> **Текст для чтения**

§ §

Я возобновил свои попытки, и кончилось тем, что мать причислила Есенина к лику любимых своих поэтов.
В 26-м году мы с ней на короткое время съездили в Москву, и она избёгала весь центр, чтобы достать сборник стихотворений Есенина.
Киоскерша на Арбате ответила так:
– Нет у меня Есенина. Он помер и больше ничего не сочиняет.
В какой магазин ни зайдем – во всех видах произведения Ленина. В одном из магазинов моя мать огорошила продавщицу тем, как она, оговорившись, поправилась:
– Нет ли у вас Ленина?.. Тьфу!.. Есенина!
В конце концов нам посчастливилось.
Моей любви к Есенину не поколебал в своих суждениях о нем даже Бунин, сваливший и разбивший вдребезги – так, что и не склеишь, – блоковских «Двенадцать», хотя, впрочем, они и так уже стояли на самом краешке моих литературных пристрастий.
Мне еще до гибели Есенина попадались его стихотворения в журналах – попадались и залегали в памяти.
Я в твоих глазах увидел море,
Полыхающее голубым огнем.
Такие строки особенно радовали глаз на фоне лефовских газетных агиток и «песен о железе», в общем на один лад распевавшихся «пролетарскими» поэтами.
Пастернак в своей автобиографии признался, что ему не все нравится у Есенина. Я бы сказал, что мне далеко не все нравилось у Есенина даже на первых порах моего знакомства с его поэзией. Я уже не говорю о мерзости его кощунственных «Иноний», по-видимому, все-таки не глубоких, ибо признался же он потом:
Стыдно мне, что я в Бога верил,
Горько мне, что не верю теперь.
И что выражают строки из предсмертного его стихотворения, как не смутную веру, точнее – надежду, на бессмертие?
До свиданья, друг мой, до свиданья.
…………………………………………..
Предназначенное расставанье
Обещает встречу впереди.
Мне уже тогда претила почти вся любовная лирика Есенина.
Ты меня не любишь, не жалеешь,
Разве я немного не красив?

§ §

> **Список данных**
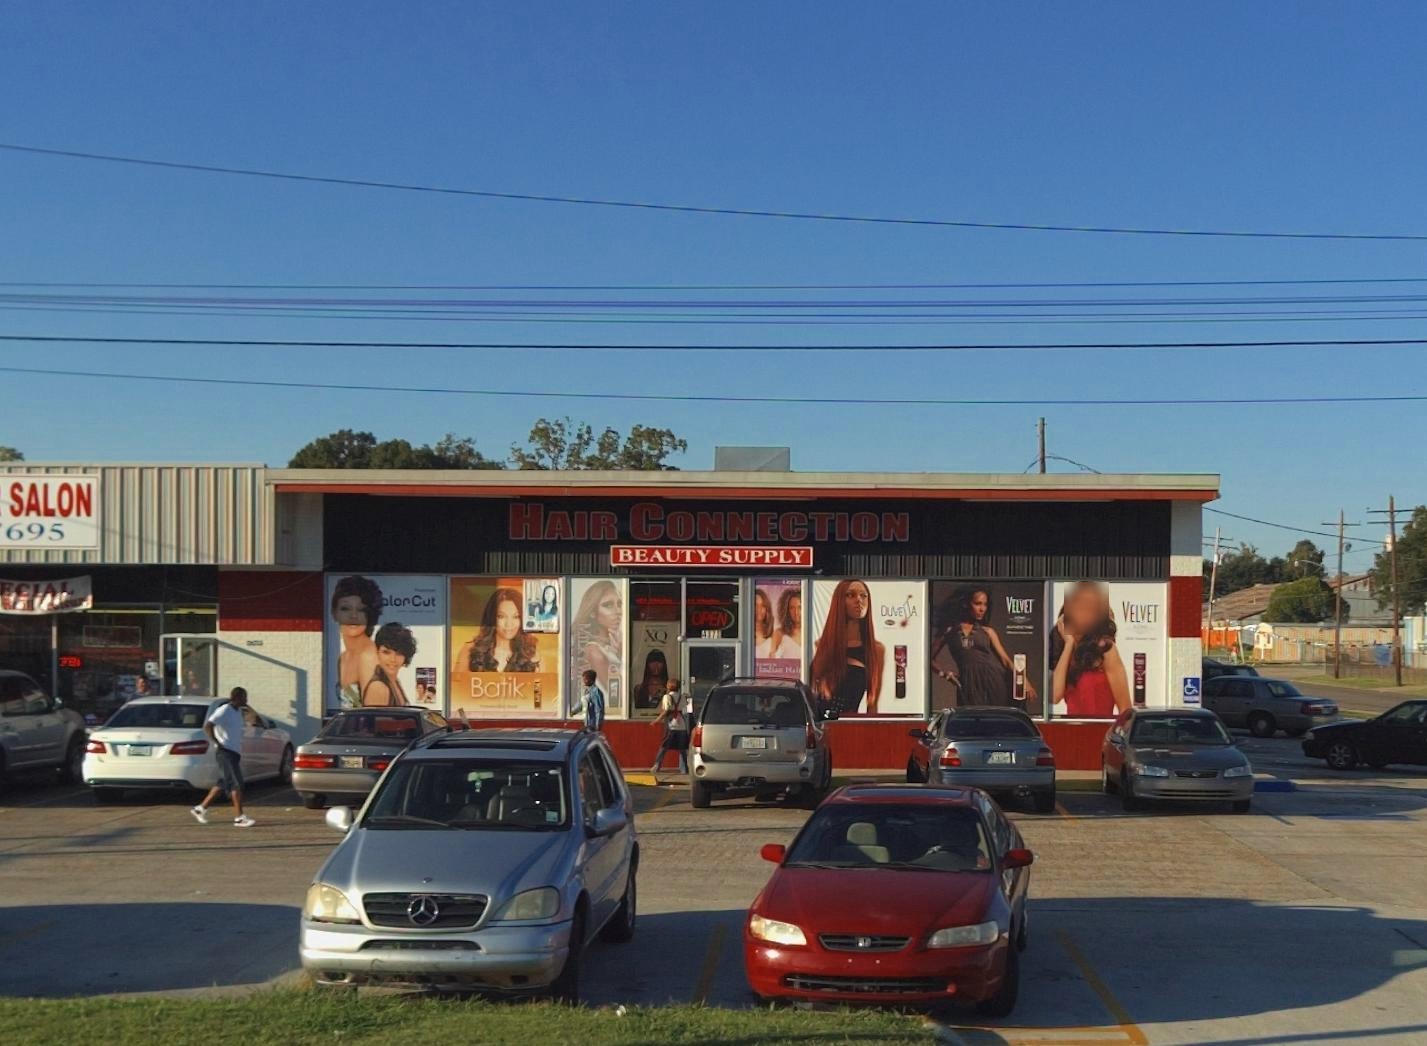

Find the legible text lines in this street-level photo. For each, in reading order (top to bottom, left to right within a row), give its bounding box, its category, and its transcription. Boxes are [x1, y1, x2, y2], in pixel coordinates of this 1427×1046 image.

[8, 481, 92, 518] None: SALON
[5, 520, 66, 542] None: 695
[509, 503, 910, 541] BusinessName: HAIR CONNECTION
[618, 548, 807, 564] BusinessName: BEAUTY SUPPLY
[0, 580, 76, 597] None: ECIAL
[380, 594, 437, 608] None: alor Cut
[691, 610, 728, 627] None: OPEN
[879, 602, 918, 619] None: DUVE**A
[1005, 595, 1036, 615] None: VELVET
[1121, 600, 1160, 624] None: VELVET
[576, 622, 592, 665] None: MILKY
[643, 627, 669, 644] None: XQ
[702, 629, 721, 638] StreetNumber: 4175
[471, 676, 525, 698] None: Batik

§ §

> **Письменное задание**
Перепишите отрывок о Есенине от «Я возобновил свои» до «сборник стихотворений Есенина.», заменив «Москву» на «Ленинград».

> **Письменный ответ**
Я возобновил свои попытки, и кончилось тем, что мать причислила Есенина к лику любимых своих поэтов.
В 26-м году мы с ней на короткое время съездили в Ленинград, и она избёгала весь центр, чтобы достать сборник стихотворений Есенина.